Early-out school days is a workable plan
Thanks to the Carson City School Board for listening to the concerns of parents and teachers before deciding to schedule professional development time in the afternoons.
No one questioned the need for teachers to get more time to improve their own skills and get together on schoolwide strategies, it was just a matter of when. There’s really no choice for the school district, since state law mandates an improvement plan and the federal No Child Left Behind Act makes greater demands on schools.
The original plan – to use time in the mornings, requiring schools to start later than usual on 15 Wednesdays of the school year – tried to take into account the busy after-school schedules of many teachers, especially those running remedial programs and extracurricular activities.
However, it didn’t do much to take into account the busy schedules of parents and how much disruption late-start Wednesdays could create.
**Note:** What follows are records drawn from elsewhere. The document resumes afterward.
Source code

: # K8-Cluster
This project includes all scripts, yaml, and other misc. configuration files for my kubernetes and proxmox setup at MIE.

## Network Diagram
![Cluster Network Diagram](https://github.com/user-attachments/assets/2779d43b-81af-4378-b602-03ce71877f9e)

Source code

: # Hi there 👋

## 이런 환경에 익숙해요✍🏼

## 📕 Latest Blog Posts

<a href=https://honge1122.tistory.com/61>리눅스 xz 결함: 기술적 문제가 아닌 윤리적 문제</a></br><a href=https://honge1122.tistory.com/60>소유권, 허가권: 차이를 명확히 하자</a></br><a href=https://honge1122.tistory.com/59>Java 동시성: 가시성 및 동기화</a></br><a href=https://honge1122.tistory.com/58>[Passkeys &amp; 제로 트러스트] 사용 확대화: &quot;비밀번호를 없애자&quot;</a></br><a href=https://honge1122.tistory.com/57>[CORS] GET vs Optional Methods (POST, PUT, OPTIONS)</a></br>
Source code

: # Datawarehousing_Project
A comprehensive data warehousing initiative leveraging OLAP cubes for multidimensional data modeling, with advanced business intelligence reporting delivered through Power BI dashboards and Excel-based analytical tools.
Although a headline in this newspaper on an earlier story characterized the debate as parents vs. teachers, that was never the case. Many teachers also had concerns about the proposed schedule.
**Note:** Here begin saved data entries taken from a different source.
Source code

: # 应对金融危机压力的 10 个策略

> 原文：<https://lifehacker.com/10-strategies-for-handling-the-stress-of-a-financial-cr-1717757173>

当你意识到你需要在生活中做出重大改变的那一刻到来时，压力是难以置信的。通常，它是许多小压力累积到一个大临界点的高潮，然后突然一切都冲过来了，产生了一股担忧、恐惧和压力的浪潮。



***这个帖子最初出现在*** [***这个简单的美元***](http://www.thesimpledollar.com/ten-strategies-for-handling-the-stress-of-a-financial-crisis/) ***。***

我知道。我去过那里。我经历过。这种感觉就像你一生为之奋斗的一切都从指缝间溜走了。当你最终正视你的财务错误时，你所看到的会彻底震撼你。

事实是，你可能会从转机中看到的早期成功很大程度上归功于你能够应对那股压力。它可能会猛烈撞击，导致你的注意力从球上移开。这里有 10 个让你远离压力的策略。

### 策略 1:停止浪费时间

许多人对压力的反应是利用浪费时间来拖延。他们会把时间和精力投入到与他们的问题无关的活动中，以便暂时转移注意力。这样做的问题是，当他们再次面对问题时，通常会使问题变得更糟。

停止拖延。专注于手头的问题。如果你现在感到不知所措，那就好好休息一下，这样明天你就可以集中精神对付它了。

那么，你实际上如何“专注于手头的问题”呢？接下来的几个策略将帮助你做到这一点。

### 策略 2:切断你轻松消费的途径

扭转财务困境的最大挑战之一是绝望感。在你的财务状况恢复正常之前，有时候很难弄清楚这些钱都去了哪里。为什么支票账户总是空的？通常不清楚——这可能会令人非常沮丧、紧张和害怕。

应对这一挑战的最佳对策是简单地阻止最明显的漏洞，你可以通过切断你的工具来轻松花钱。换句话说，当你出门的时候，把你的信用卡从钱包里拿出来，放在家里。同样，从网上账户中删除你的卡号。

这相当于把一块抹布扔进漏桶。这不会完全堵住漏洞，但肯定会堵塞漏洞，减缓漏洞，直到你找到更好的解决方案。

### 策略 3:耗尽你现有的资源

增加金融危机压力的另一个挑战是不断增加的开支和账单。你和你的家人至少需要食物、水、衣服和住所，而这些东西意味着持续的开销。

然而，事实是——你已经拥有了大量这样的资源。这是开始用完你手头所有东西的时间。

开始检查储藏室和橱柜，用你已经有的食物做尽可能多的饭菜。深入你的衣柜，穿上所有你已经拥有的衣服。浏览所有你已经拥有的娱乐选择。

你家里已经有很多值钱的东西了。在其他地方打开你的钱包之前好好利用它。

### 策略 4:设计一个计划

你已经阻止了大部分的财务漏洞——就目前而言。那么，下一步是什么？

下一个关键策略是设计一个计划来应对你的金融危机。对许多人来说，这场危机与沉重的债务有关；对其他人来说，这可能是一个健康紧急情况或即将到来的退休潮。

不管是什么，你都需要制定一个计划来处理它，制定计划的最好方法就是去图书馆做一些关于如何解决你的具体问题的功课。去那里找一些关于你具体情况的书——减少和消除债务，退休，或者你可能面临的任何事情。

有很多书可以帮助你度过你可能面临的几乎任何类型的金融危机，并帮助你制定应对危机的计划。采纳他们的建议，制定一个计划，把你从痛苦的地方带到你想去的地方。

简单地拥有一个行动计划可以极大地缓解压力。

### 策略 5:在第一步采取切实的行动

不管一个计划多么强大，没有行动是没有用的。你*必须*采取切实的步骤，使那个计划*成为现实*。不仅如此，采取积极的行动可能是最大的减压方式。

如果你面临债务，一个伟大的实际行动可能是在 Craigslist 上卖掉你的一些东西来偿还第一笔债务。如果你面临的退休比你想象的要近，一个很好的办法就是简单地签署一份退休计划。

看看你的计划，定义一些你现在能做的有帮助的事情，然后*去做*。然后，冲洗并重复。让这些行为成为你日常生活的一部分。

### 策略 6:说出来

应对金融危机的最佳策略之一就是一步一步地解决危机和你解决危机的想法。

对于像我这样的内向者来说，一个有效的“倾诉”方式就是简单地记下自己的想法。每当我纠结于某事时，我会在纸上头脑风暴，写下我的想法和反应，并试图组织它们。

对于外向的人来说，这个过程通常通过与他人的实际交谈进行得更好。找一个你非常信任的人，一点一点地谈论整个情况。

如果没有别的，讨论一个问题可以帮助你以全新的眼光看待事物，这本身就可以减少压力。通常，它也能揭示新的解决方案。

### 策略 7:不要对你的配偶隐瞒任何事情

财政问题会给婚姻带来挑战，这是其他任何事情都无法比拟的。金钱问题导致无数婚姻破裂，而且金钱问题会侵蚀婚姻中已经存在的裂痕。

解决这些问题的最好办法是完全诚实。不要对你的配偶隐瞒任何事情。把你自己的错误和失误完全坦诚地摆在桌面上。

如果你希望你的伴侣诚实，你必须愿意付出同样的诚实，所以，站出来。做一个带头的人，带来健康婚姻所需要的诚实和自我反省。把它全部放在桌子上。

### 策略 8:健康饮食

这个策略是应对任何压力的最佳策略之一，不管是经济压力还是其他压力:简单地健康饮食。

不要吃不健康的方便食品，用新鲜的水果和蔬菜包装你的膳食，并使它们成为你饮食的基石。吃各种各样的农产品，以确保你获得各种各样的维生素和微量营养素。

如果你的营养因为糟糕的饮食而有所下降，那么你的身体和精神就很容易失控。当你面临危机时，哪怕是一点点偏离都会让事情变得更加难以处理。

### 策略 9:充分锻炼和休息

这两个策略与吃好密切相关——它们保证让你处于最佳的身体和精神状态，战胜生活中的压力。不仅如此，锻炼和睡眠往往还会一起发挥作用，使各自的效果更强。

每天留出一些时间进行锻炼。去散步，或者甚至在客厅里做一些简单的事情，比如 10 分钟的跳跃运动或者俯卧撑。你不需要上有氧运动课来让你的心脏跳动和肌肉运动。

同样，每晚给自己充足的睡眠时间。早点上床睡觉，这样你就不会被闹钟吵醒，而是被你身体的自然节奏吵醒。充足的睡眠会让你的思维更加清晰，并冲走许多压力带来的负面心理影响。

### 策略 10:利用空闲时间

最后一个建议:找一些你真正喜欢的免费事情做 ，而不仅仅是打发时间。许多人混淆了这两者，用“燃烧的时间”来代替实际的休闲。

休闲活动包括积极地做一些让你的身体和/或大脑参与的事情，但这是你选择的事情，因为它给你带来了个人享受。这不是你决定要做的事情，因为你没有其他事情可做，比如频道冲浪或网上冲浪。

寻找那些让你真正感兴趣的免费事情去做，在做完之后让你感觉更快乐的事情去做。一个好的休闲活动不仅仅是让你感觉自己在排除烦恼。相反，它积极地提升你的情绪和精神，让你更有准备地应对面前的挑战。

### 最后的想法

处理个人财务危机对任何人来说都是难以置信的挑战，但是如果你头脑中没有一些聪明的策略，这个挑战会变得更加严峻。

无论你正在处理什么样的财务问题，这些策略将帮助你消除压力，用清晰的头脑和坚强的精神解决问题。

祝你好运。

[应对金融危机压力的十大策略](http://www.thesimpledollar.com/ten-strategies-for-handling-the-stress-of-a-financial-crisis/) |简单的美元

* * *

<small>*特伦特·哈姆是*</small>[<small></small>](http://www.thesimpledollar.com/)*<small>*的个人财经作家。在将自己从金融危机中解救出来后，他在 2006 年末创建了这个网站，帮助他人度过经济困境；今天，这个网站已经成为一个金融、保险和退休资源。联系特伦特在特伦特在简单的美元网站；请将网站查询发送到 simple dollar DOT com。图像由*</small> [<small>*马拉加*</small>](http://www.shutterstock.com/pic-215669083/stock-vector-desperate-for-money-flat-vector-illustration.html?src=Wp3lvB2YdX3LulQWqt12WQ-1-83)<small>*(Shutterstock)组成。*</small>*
So after the school board fully aired the concerns from both, it was able to reach a workable schedule for afternoons.
We still have our own concerns, though, about the burden placed on local school districts by state and federal lawmakers. It’s fine to want to raise the bar on education, but here is another concrete example of the cost of their mandates.
The Carson City School District should budget the $300,000 or so it would cost to pay teachers for time outside their normal hours for professional development. Any private business wanting to focus on training in order to improve the quality of its product would make such a commitment.
But it would also have to reduce costs elsewhere. Between rising expectations and tax-cut fever, school districts find themselves squeezed into solutions that, like early-out Wednesdays, aren’t a particularly comfortable fit.